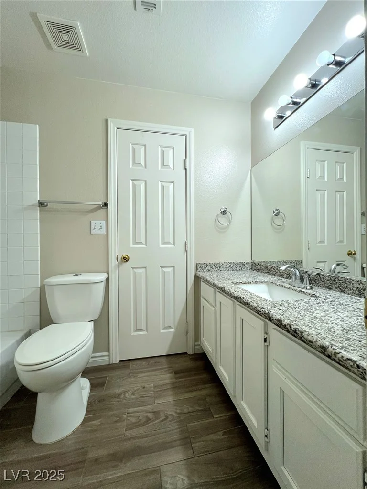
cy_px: 244
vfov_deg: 106.2
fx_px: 184
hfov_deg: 89.9
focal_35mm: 13
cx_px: 184
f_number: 1.8
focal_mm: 1.57
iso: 125
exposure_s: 1/99
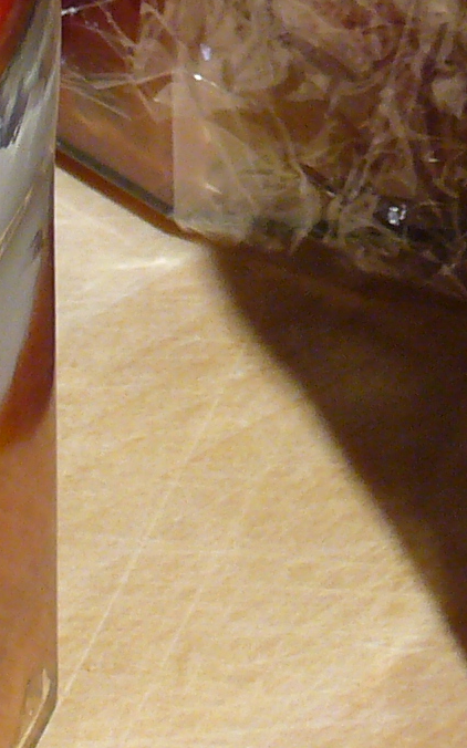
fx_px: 7113
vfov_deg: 6.0
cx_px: 396
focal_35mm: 349
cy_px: -214
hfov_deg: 3.8
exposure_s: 1/15
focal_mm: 13
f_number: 4.3
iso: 160
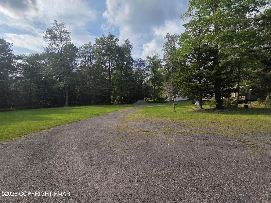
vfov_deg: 89.9
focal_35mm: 13
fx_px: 102
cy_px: 102
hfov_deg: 106.2
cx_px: 136
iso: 50
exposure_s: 1/2913
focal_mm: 2.2
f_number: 2.2
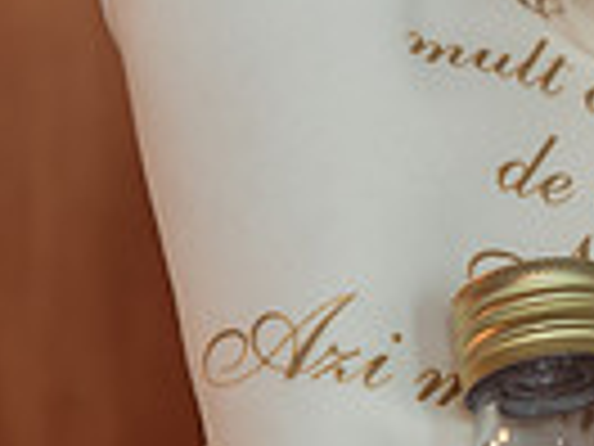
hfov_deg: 6.6
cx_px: 958
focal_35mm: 296
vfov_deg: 5.0
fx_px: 5079
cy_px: 383
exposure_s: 1/125
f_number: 3.5
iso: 1600
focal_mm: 70
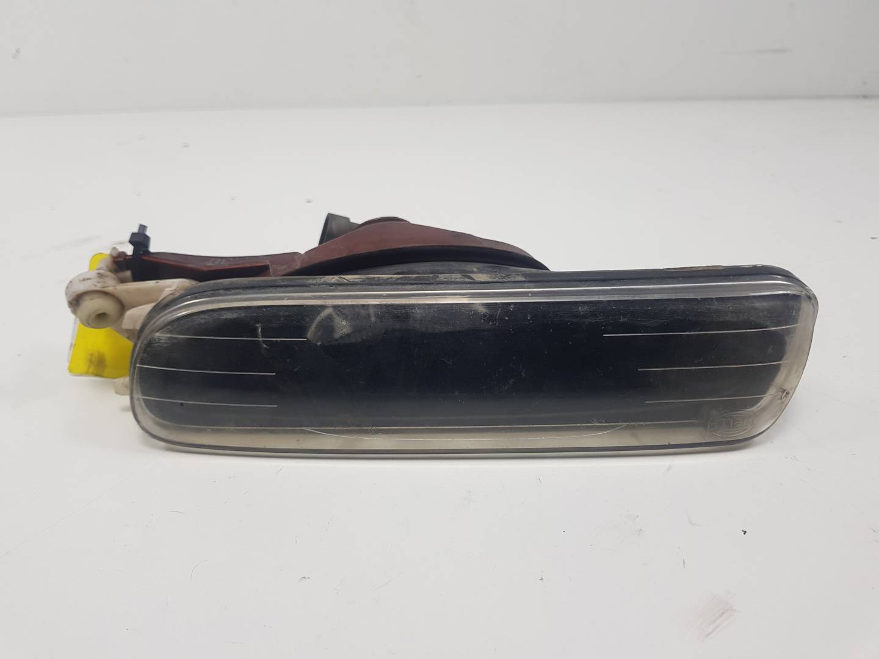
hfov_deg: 67.3
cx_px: 440
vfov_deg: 53.1
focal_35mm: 26
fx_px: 660
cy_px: 330
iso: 40
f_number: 1.7
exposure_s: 1/371
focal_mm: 4.2
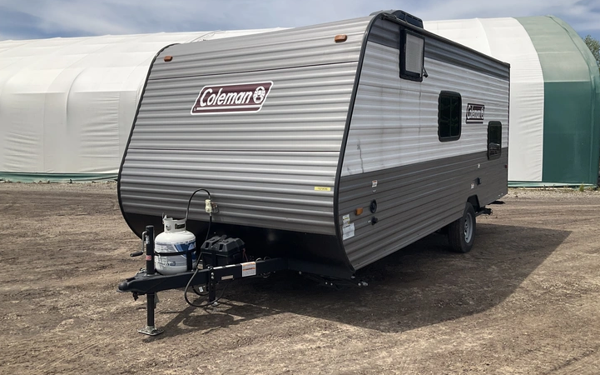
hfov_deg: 59.7
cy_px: 179
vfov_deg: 39.4
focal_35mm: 32
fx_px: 523
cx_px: 309
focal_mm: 3
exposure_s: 1/2959
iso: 25
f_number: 1.8
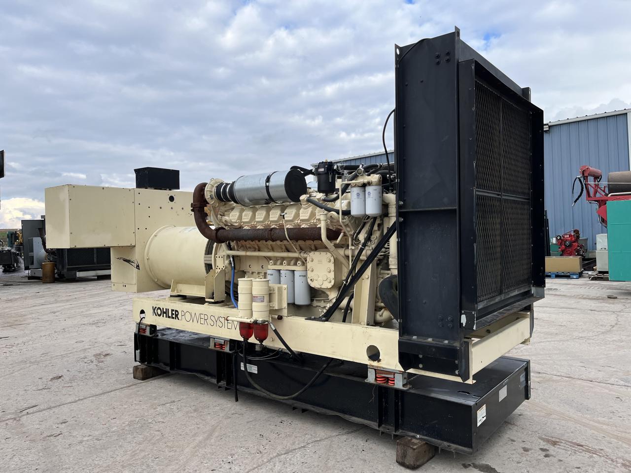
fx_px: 474
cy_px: 236
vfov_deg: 53.1
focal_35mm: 26
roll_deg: +2.8
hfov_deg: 67.3
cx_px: 316
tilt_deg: +2.4
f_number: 1.6
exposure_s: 1/1600
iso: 50
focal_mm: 5.1
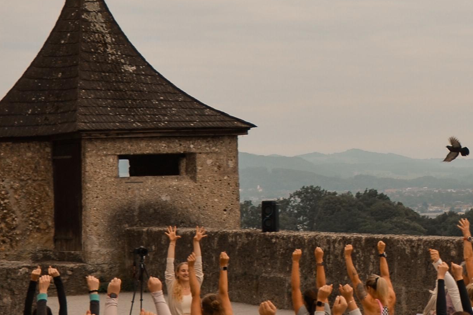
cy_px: 54
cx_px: 499
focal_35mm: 148
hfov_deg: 13.6
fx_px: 1944
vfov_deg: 9.2
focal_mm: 26
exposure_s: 1/250
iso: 100
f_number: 4
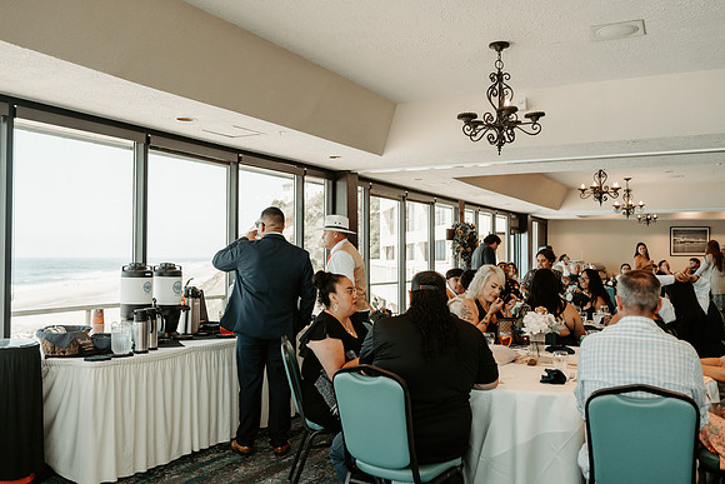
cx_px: 362
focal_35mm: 36
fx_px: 718
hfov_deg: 53.6
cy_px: 242
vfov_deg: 37.2
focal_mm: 35
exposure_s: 1/320
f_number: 3.2
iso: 320
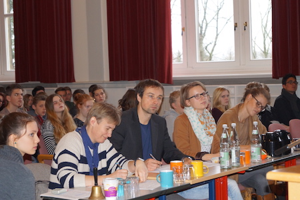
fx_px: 687
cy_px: 100
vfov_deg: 16.6
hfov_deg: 24.6
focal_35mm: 82
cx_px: 150
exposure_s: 1/60
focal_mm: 55
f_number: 5.6
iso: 1000
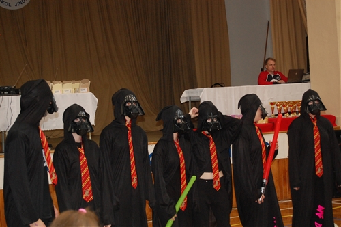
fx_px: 780
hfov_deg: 24.6
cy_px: 114
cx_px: 170
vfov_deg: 16.5
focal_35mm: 82
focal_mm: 55
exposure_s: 1/60
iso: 1250
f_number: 5.6
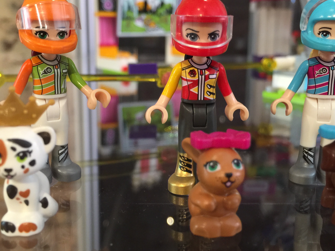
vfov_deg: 35.9
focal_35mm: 40
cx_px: 172
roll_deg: -0.8
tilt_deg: -10.9
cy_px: 116
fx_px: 387
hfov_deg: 46.8
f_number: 2.2
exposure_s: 1/10
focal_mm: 4.15
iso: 100
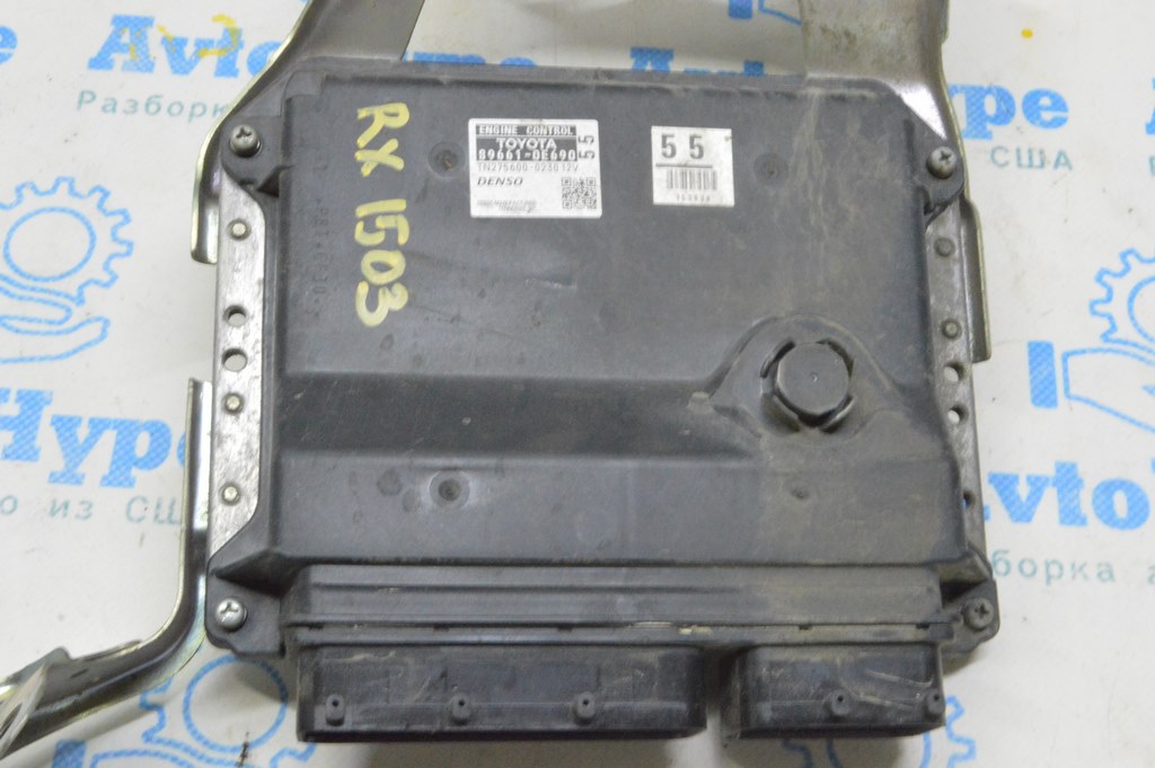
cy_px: 384
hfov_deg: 35.1
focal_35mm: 57
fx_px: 1827
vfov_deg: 23.7
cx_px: 578
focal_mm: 38
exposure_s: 1/15
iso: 6400
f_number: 20
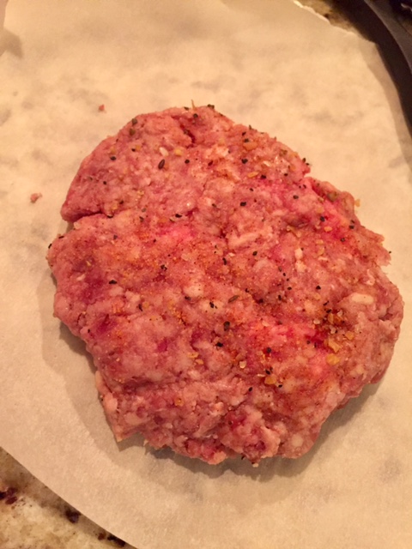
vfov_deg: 61.7
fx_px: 460
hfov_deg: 48.2
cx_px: 206
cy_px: 274
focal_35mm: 29
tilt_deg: -72.4
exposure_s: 1/15
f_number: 2.2
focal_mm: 4.15
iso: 320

**REQUIRED ACTION:** Please transcribe every entry above exactly, leaving out any pictures.

**EXERCISE OUTPUT:**
cy_px: 244
vfov_deg: 106.2
fx_px: 184
hfov_deg: 89.9
focal_35mm: 13
cx_px: 184
f_number: 1.8
focal_mm: 1.57
iso: 125
exposure_s: 1/99
fx_px: 7113
vfov_deg: 6.0
cx_px: 396
focal_35mm: 349
cy_px: -214
hfov_deg: 3.8
exposure_s: 1/15
focal_mm: 13
f_number: 4.3
iso: 160
vfov_deg: 89.9
focal_35mm: 13
fx_px: 102
cy_px: 102
hfov_deg: 106.2
cx_px: 136
iso: 50
exposure_s: 1/2913
focal_mm: 2.2
f_number: 2.2
hfov_deg: 6.6
cx_px: 958
focal_35mm: 296
vfov_deg: 5.0
fx_px: 5079
cy_px: 383
exposure_s: 1/125
f_number: 3.5
iso: 1600
focal_mm: 70
hfov_deg: 67.3
cx_px: 440
vfov_deg: 53.1
focal_35mm: 26
fx_px: 660
cy_px: 330
iso: 40
f_number: 1.7
exposure_s: 1/371
focal_mm: 4.2
hfov_deg: 59.7
cy_px: 179
vfov_deg: 39.4
focal_35mm: 32
fx_px: 523
cx_px: 309
focal_mm: 3
exposure_s: 1/2959
iso: 25
f_number: 1.8
fx_px: 474
cy_px: 236
vfov_deg: 53.1
focal_35mm: 26
roll_deg: +2.8
hfov_deg: 67.3
cx_px: 316
tilt_deg: +2.4
f_number: 1.6
exposure_s: 1/1600
iso: 50
focal_mm: 5.1
cy_px: 54
cx_px: 499
focal_35mm: 148
hfov_deg: 13.6
fx_px: 1944
vfov_deg: 9.2
focal_mm: 26
exposure_s: 1/250
iso: 100
f_number: 4
cx_px: 362
focal_35mm: 36
fx_px: 718
hfov_deg: 53.6
cy_px: 242
vfov_deg: 37.2
focal_mm: 35
exposure_s: 1/320
f_number: 3.2
iso: 320
fx_px: 687
cy_px: 100
vfov_deg: 16.6
hfov_deg: 24.6
focal_35mm: 82
cx_px: 150
exposure_s: 1/60
focal_mm: 55
f_number: 5.6
iso: 1000
fx_px: 780
hfov_deg: 24.6
cy_px: 114
cx_px: 170
vfov_deg: 16.5
focal_35mm: 82
focal_mm: 55
exposure_s: 1/60
iso: 1250
f_number: 5.6
vfov_deg: 35.9
focal_35mm: 40
cx_px: 172
roll_deg: -0.8
tilt_deg: -10.9
cy_px: 116
fx_px: 387
hfov_deg: 46.8
f_number: 2.2
exposure_s: 1/10
focal_mm: 4.15
iso: 100
cy_px: 384
hfov_deg: 35.1
focal_35mm: 57
fx_px: 1827
vfov_deg: 23.7
cx_px: 578
focal_mm: 38
exposure_s: 1/15
iso: 6400
f_number: 20
vfov_deg: 61.7
fx_px: 460
hfov_deg: 48.2
cx_px: 206
cy_px: 274
focal_35mm: 29
tilt_deg: -72.4
exposure_s: 1/15
f_number: 2.2
focal_mm: 4.15
iso: 320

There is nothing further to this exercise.